* _REQUIRED ACTION_
Using the records below, quote only the span that opens with the line containing "left shoulder: (408, 546)" and closes with the line containing "right front paw: (299, 421)", exactly and inclusively.

··· DATA PROVIDED

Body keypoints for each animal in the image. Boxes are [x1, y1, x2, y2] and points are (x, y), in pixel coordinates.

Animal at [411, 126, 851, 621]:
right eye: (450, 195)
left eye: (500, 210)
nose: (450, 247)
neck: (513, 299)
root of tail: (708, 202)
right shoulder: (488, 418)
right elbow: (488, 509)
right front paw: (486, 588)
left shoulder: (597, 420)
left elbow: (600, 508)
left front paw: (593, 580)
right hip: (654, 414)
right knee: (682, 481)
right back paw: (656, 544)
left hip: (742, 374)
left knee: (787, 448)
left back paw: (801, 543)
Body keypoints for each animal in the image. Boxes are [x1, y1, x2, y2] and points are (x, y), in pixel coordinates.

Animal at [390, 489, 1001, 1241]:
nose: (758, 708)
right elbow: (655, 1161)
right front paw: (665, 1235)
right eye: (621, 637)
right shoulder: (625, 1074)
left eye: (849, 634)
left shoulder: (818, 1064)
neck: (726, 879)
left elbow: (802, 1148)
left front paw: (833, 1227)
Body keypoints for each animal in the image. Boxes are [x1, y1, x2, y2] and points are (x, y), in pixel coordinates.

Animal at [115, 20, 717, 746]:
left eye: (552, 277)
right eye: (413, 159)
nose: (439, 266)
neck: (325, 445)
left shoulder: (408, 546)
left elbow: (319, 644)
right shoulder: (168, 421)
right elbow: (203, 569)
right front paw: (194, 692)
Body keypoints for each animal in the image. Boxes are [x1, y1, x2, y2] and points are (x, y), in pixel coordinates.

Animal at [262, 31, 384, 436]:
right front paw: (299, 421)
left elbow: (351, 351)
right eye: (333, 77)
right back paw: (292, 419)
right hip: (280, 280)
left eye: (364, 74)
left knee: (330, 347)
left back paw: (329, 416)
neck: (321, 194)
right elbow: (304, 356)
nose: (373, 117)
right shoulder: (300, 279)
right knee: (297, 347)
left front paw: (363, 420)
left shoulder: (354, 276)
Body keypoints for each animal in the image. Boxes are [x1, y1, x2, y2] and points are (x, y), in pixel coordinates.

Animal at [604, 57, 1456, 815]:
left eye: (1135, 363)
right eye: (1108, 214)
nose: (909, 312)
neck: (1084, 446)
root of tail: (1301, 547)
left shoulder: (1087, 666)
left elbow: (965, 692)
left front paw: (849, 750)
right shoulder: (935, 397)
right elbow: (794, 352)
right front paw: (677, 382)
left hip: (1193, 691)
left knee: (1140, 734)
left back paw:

······

* _YOUR SOLUTION_
left shoulder: (408, 546)
left elbow: (319, 644)
right shoulder: (168, 421)
right elbow: (203, 569)
right front paw: (194, 692)
Body keypoints for each animal in the image. Boxes are [x1, y1, x2, y2] and points are (x, y), in pixel coordinates.

Animal at [262, 31, 384, 436]:
right front paw: (299, 421)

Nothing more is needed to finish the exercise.